Segment Start: Available data
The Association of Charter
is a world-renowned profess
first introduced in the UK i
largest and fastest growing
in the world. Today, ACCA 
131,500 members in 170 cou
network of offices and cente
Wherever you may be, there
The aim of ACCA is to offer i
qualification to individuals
Segment End: Available data
Segment Start: Available data
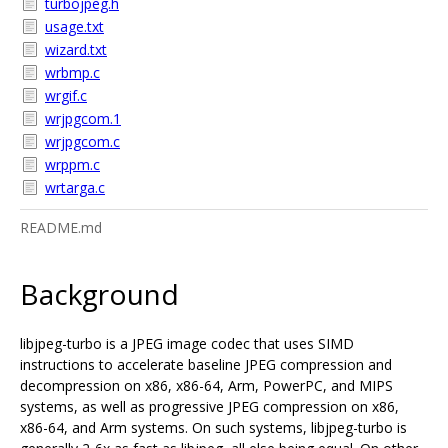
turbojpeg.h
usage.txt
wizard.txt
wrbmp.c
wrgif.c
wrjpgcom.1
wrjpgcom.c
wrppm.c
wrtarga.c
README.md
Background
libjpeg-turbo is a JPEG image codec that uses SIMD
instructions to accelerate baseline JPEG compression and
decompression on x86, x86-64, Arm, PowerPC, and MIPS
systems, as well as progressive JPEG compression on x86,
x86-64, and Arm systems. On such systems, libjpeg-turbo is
Segment End: Available data
In the material above, show every line where the word "libjpeg" turns up.

libjpeg-turbo is a JPEG image codec that uses SIMD
x86-64, and Arm systems. On such systems, libjpeg-turbo is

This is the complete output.